WORK INSTRUCTIONS: Check every line below for the word "西鹿乗川" and show those that hold it.

AVAILABLE DATA:
——

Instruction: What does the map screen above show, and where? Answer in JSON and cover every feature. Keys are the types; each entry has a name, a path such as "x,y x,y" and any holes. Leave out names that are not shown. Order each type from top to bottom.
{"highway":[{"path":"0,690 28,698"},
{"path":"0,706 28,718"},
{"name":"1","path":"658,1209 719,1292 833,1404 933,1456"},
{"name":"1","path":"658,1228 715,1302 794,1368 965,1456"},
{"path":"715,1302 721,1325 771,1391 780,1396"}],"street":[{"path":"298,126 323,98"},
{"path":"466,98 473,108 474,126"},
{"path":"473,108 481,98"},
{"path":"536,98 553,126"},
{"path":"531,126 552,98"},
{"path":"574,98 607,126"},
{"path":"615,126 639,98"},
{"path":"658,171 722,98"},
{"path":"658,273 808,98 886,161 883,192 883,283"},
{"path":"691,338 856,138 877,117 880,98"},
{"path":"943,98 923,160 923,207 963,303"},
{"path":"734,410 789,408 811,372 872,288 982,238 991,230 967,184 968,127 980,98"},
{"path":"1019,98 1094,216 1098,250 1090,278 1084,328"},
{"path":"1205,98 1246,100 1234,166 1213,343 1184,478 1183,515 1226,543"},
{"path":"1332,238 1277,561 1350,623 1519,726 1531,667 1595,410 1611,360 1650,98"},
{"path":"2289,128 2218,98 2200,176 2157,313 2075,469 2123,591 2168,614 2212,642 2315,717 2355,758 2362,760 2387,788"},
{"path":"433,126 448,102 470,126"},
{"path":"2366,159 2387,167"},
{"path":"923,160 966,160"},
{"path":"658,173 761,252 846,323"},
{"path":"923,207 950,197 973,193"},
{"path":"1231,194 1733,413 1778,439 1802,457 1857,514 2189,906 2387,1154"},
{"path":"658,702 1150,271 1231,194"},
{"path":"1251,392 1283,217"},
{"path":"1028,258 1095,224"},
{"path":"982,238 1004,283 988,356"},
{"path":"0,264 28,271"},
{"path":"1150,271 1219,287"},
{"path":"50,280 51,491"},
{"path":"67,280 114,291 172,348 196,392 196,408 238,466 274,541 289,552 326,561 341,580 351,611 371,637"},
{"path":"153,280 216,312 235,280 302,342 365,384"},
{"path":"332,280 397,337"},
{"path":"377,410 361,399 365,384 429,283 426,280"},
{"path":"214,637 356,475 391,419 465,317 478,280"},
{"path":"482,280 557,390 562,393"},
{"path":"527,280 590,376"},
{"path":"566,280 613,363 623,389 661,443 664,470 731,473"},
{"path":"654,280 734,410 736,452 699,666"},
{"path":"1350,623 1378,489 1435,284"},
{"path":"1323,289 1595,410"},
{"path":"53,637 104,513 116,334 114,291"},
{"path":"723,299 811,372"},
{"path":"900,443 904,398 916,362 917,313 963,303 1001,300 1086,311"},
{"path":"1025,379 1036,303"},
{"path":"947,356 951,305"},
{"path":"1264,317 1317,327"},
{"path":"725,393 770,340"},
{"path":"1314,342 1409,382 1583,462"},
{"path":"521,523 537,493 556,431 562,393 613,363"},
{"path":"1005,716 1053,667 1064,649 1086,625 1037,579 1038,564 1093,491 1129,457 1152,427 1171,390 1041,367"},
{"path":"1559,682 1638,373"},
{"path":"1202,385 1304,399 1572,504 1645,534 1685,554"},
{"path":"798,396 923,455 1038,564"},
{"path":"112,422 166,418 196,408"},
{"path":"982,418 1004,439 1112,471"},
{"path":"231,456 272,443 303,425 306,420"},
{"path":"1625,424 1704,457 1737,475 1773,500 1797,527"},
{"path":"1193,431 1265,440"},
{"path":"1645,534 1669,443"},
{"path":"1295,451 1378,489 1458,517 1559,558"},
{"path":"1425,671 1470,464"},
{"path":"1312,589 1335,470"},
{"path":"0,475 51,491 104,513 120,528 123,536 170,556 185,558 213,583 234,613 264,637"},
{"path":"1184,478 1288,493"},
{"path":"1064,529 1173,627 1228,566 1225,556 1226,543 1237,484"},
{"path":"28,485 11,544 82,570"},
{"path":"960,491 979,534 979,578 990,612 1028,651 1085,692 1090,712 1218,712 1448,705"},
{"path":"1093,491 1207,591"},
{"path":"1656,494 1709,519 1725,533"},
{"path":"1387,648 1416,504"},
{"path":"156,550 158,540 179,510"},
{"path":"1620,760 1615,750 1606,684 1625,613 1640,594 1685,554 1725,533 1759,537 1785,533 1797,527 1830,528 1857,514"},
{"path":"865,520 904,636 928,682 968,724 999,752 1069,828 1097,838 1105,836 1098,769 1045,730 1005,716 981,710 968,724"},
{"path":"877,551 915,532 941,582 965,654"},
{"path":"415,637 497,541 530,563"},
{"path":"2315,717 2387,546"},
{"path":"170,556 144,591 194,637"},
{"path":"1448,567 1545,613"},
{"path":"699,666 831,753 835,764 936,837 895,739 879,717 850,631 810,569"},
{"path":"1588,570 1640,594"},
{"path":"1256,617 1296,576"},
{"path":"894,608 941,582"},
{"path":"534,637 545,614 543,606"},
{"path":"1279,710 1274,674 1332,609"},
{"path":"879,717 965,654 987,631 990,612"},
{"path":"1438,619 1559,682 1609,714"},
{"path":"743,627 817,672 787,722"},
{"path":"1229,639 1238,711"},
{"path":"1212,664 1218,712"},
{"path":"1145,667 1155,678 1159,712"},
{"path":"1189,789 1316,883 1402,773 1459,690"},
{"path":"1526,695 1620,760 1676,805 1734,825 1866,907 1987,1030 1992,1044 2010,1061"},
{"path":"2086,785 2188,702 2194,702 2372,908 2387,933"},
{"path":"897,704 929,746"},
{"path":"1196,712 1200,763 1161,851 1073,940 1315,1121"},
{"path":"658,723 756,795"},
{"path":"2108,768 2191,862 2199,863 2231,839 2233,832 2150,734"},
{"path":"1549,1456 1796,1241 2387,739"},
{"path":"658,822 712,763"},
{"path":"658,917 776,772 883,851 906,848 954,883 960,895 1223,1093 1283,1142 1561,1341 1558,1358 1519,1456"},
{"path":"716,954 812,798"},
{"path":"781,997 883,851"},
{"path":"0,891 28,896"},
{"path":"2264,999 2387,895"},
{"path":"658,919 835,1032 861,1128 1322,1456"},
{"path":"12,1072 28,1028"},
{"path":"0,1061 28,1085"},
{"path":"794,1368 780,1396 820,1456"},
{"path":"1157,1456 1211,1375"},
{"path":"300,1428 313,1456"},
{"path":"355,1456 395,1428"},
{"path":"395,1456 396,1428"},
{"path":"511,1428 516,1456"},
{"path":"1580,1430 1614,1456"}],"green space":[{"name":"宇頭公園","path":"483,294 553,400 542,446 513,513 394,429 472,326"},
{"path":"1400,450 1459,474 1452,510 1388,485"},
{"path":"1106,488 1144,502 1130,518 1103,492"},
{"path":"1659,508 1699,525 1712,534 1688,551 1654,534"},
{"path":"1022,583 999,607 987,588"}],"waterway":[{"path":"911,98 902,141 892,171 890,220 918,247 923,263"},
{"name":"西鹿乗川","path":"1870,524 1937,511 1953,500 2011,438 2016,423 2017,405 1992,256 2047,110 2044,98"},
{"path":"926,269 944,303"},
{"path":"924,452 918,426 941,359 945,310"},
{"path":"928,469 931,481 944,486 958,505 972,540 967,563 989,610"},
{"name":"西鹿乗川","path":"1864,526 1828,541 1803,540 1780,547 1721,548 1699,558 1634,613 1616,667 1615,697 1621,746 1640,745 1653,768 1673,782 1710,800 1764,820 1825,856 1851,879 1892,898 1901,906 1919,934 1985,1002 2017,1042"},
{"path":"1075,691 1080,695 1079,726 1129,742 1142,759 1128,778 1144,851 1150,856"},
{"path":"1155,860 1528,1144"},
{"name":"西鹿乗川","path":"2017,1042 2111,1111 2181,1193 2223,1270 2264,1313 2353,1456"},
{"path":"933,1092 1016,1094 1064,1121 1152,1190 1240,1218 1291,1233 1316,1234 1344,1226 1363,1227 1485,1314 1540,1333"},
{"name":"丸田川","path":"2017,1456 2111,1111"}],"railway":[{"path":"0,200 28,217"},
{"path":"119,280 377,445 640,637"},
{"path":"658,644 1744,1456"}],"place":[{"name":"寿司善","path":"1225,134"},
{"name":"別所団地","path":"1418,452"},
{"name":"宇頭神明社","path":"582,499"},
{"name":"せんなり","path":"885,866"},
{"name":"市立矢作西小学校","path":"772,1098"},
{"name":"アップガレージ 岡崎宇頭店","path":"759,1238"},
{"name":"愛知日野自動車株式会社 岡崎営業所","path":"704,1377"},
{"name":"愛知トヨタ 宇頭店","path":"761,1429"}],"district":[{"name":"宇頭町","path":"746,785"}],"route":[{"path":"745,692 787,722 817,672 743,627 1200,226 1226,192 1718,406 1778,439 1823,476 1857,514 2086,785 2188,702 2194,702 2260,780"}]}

——

ANSWER:
{"name":"西鹿乗川","path":"1870,524 1937,511 1953,500 2011,438 2016,423 2017,405 1992,256 2047,110 2044,98"},
{"name":"西鹿乗川","path":"1864,526 1828,541 1803,540 1780,547 1721,548 1699,558 1634,613 1616,667 1615,697 1621,746 1640,745 1653,768 1673,782 1710,800 1764,820 1825,856 1851,879 1892,898 1901,906 1919,934 1985,1002 2017,1042"},
{"name":"西鹿乗川","path":"2017,1042 2111,1111 2181,1193 2223,1270 2264,1313 2353,1456"},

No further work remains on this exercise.